Analysis Classes Compatibility

Works with Both Approaches

  • EnsembleBoot: Bootstrap analysis

  • BasicStats: Basic statistics

Requires Campaign (with proper samplers)

  • PCEAnalysis: Polynomial Chaos Expansion

  • SCAnalysis: Stochastic Collocation

  • QMCAnalysis: Quasi-Monte Carlo

Analysis-Only Compatible

  • Direct pandas/numpy operations

  • scipy.stats functions

  • sklearn models

  • Custom analysis functions

Performance Comparison

Aspect

Campaign Creation

Analysis-Only

Hybrid

Memory Usage

Higher

Lower

Medium

Setup Time

Longer

Shorter

Medium

Analysis Speed

Medium

Fastest

Medium

Extensibility

High

Low

High

Flexibility

Medium

High

High

Error Handling

Campaign Creation

try:
    campaign = dataset_importer.create_campaign_from_directory(
        root_dir="/path/to/data",
        campaign_name="my_campaign"
    )
except FileNotFoundError:
    print("Data directory not found")
except ValueError as e:
    print(f"Invalid data format: {e}")

Analysis-Only

try:
    df = pd.read_csv("results.csv")
    analysis = uq.analysis.EnsembleBoot(qoi_cols=[('output', 0)])
    results = analysis.analyse(df)
except Exception as e:
    print(f"Analysis failed: {e}")
    # Fallback to direct pandas analysis
    mean_val = df['output'].mean()

Code Examples

The documentation above provides comprehensive code examples for all approaches. Users can copy and adapt these examples for their specific use cases. The test suite in tests/test_dataset_importer.py also provides practical examples of how to use the functionality.

Best Practices

Campaign Creation

  • Use consistent parameter names across runs

  • Ensure all required parameters are present

  • Use appropriate file formats (JSON for parameters, CSV for results)

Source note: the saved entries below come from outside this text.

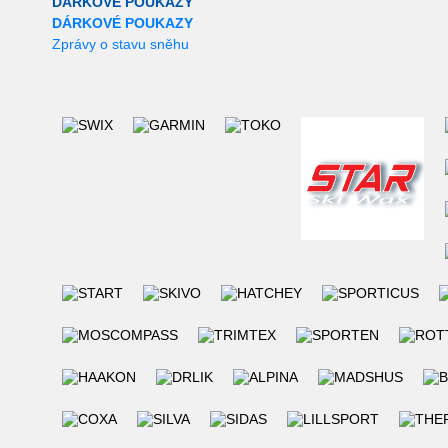
DÁRKOVÉ POUKAZY
DÁRKOVÉ POUKAZY
Zprávy o stavu sněhu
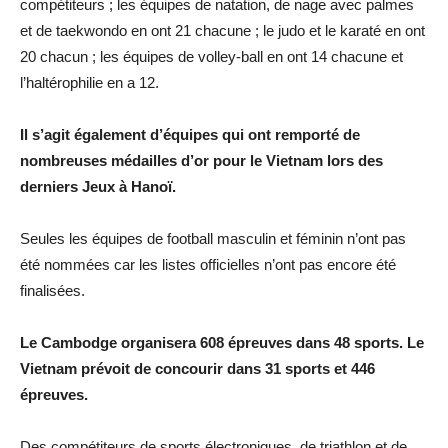
compétiteurs ; les équipes de natation, de nage avec palmes
et de taekwondo en ont 21 chacune ; le judo et le karaté en ont
20 chacun ; les équipes de volley-ball en ont 14 chacune et
l’haltérophilie en a 12.
Il s’agit également d’équipes qui ont remporté de
nombreuses médailles d’or pour le
Vietnam lors des
derniers Jeux à Hanoï.
Seules les équipes de football masculin et féminin n’ont pas
été nommées car les listes officielles n’ont pas encore été
finalisées.
Le Cambodge organisera 608 épreuves dans 48 sports. Le
Vietnam prévoit de concourir dans 31 sports et 446
épreuves.
Des compétiteurs de sports électroniques, de triathlon et de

  • Test with small datasets first

Analysis-Only

  • Use pandas DataFrame best practices

  • Handle missing data appropriately

  • Use vectorized operations for performance

  • Consider memory usage for large datasets

Hybrid

  • Start with campaign creation for organization

  • Extract DataFrame for custom analysis

  • Use campaign features for extension

  • Document both approaches in your workflow

Migration from Existing Workflows

From Manual Analysis

# Before: Manual file loading
for file in files:
    data = pd.read_csv(file)
    # manual analysis...

# After: Analysis-Only approach
df = load_all_data_to_dataframe(files)
results = uq.analysis.EnsembleBoot(qoi_cols=['output']).analyse(df)

From Other UQ Tools

# Convert existing data to EasyVVUQ format
df_easyvvuq = convert_to_easyvvuq_format(external_data)
campaign = dataset_importer.create_campaign_from_dataframe(df_easyvvuq)

Troubleshooting

Common Issues

Campaign Creation:

  • File not found: Check file paths and permissions

  • Parameter mismatch: Ensure consistent parameter names

  • Invalid format: Verify JSON/CSV syntax

Analysis-Only:

  • Column not found: Check DataFrame column names

  • Analysis failed: Verify data types and ranges

  • Memory error: Consider chunking large datasets

Getting Help

  1. Check the error message carefully

  2. Review the demo scripts for examples

  3. Check the EasyVVUQ documentation

  4. Use the test suite for reference implementations